What is scanxiety?
So, I have to go for a check-up and scan next Wednesday, 11 May (our wedding anniversary, on top of everything!), I thought I’d grab the opportunity to talk about “scanxiety”. These are the anxious feelings that start sneaking upon us days before we have to go for an important meeting with our consultants.
I know that this doesn’t “only” apply to oncology patients but to anybody who has to go for (hopefully) routine check-ups, blood tests, or other investigations.
In my case, this involves dilating my eye, taking pictures, doing an ocular CT scan (which I try to limit as much as possible), and, of course, letting my consultant have a detailed look at the eye and its environment. Here’s a pic of my eye back in 2012.
Please scroll quickly across it if you’re in any way a bit sensitive! I picked one of the nicer looking ones… if you check out my talk I did for the Metabolic Health Summit in 2017, you see much scarier pics…
The dark shadow is the melanoma (you see how incredibly close it is to the optic nerve), which is more like a necrotic mass than an active tumour now- thank goodness.
Fear of recurrence?
What causes my scanxiety is not so much the fear of a relapse anymore. Although don’t get me wrong, it’s an emotion that is hard to eliminate. One mantra that works for me when this thought and its associated emotions come up, is to reassure my mind with this: “I am doing everything within my power, knowledge and circumstances I can to keep myself well. I now hand over everything that is not in my command to [insert- the universe, God, a higher power, etc].”
But, goodness knows, most of us have been through enough in the last 2 years to put serious pressure on our bodies and minds. In my case, it involved
- dealing with my daughter’s debilitating anxiety brought on by lockdown,
- my husband losing his livelihood (he’s a gifted storyteller, self-employed and very reliant on tourism),
- me having to step up work-wise while finishing my Master’s degree and, of course,
- dealing with all the emotions, pressure, psychological effects and more that were caused by the pandemic.
What I’m most worried about
What I probably fear most is
- the fact that I haven’t had an eye exam by my consultant for 2.5 years… due to Covid, I wasn’t a priority (and rightly so- many diabetic patients undoubtedly needed care more than I do),
- going back to the place (the hospital) that I associate with so much pain, uncertainty, doubt, mistakes made and many other emotions that I’d rather not have reactivated,
- having to re-iterate (for the x-th time) that no, I don’t want surgery to remove my cataracts, that I’m happy with my vision (that was expected to have disappeared by 2012 anyway) and that my eye has been through enough already,
- probably also hearing the uncomfortable truth that I need to reduce my screen time, i.e. make drastic changes to my work schedule!
My “hacks” to deal with anxiety before scans
So, what do I do about it? There are many tools that can be employed but here are a few that I’m particularly fond of:
- In the early days, my consultant was very fond of giving me the “worst-case” scenarios at every check-up. I’m aware that the medical profession has a certain (legal) obligation to be realistic, but I always found it utterly upsetting and frustrating. So, to protect myself, I imagined turning into an armadillo. These small and very brave animals have a natural armour that they roll themselves into when they’ve under threat. Somehow it always helped and made me smile inward 🙂
- Journaling. Actually, writing this blog post and openly sharing my fears also helps and reminds me that millions of people are in the exact same situation as me. The power of common humanity!

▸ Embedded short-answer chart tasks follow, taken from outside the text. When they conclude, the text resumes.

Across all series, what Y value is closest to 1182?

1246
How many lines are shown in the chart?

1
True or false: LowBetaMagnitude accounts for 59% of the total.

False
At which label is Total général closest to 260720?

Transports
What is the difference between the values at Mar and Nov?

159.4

- Planning the day of my hospital visit (this might be obvious to some of you, but I’m not a planner in general) and, most importantly, organising something nice for afterwards. Meeting a friend, going for a massage or hairdresser, a nice meal- you name it
- Distracting myself but not stressing the day before: I usually make sure the day before is filled with- more or less pleasant- activities that keep me from constantly thinking of my visit. This doesn’t mean being stressed- I always carve out time for just sitting with my thoughts, feeling the feelings but then keeping them from taking over the day (i.e. gently sending them away when they keep knocking on my door- a bit like an unwanted door-to-door sales rep ;))
- If possible, ask for an early morning appointment. For the simple reason of getting the meeting out of the way!

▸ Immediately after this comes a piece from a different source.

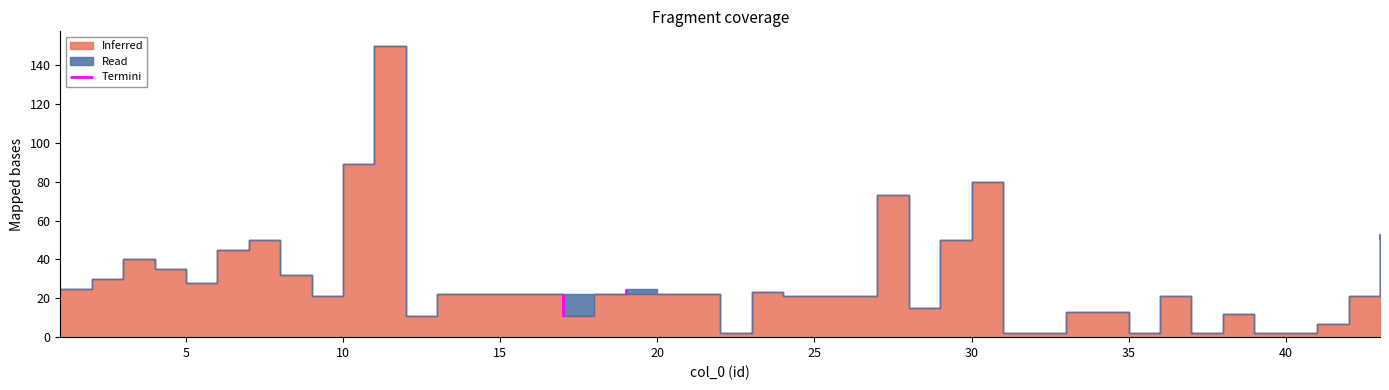

What is the spread (max minus min) of values at 4?

35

- Use your breath: 4-7-8 breathing or similar can calm the nervous system. I’m “useless” at meditation around my scans but prefer guided breathwork that takes me out of my head and into my body.
- Last but certainly not least, Emotional Freedom Technique (my favourite practitioner is Grainne O’Neill, who has been of such tremendous support to many of my clients) is also a fantastic tool I employ for this. Acknowledging all my emotions in an active way and practising acceptance is often more useful than any of the above!

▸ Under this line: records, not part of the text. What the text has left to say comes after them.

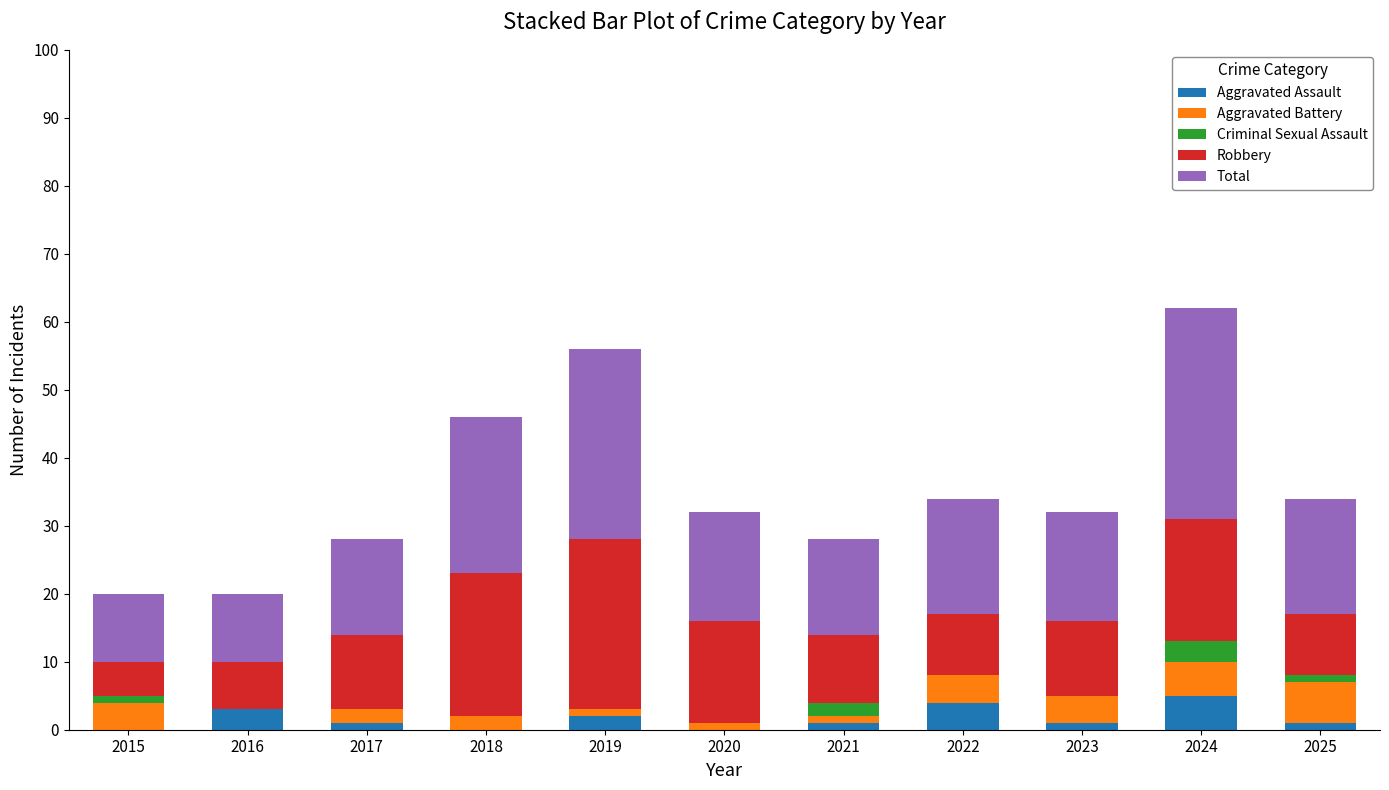

What is the sum of all Aggravated Assault values?

18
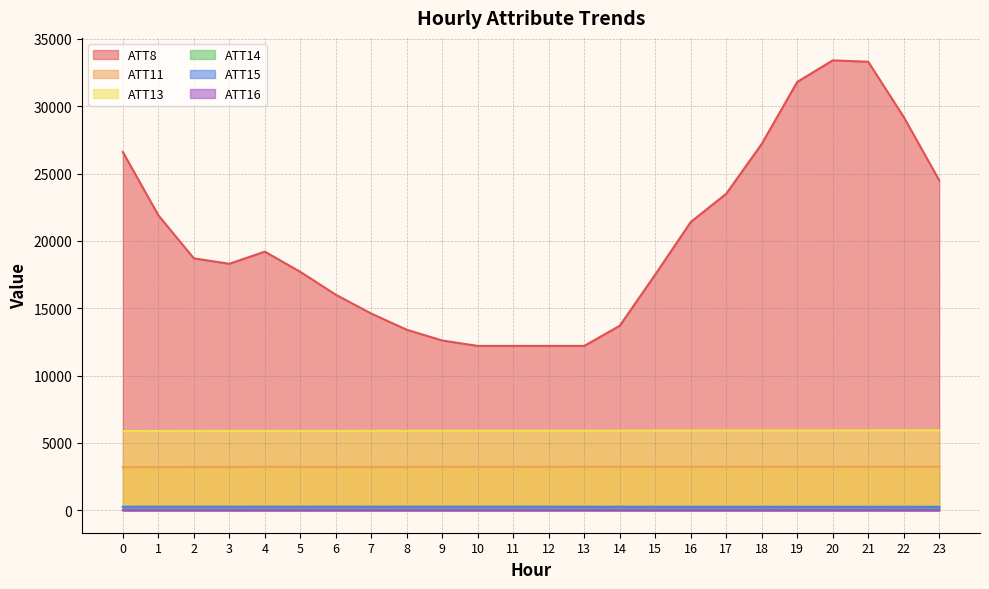

What is the difference between the highest and lowest values at 13?

12195.8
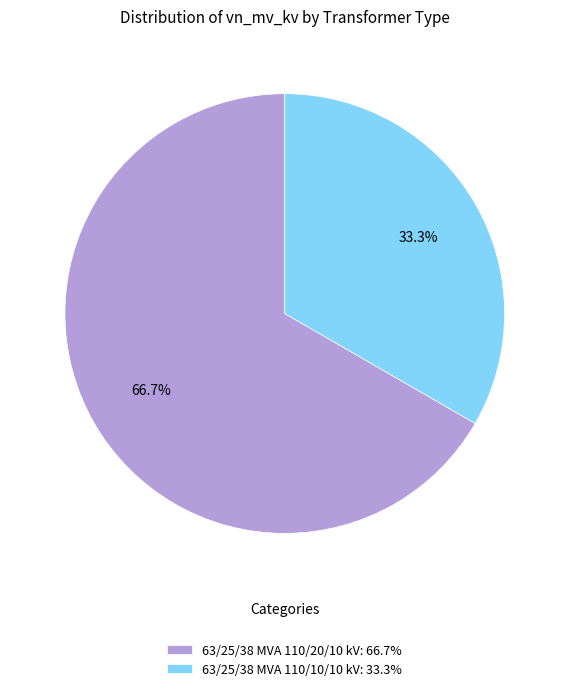

How many slices are in this pie chart?

2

I hope that any of you reading this and having to go for scans on a regular basis have received some inspiration and reassurance. The reassurance that you’re not alone, that your feelings, worries and concerns are completely warranted, especially if you’ve been recently diagnosed.
Imagine- I’ve been doing these visits every 6 months (pre-Covid) for 12 years and still feel like it’s a really big deal– and I’m completely okay with this.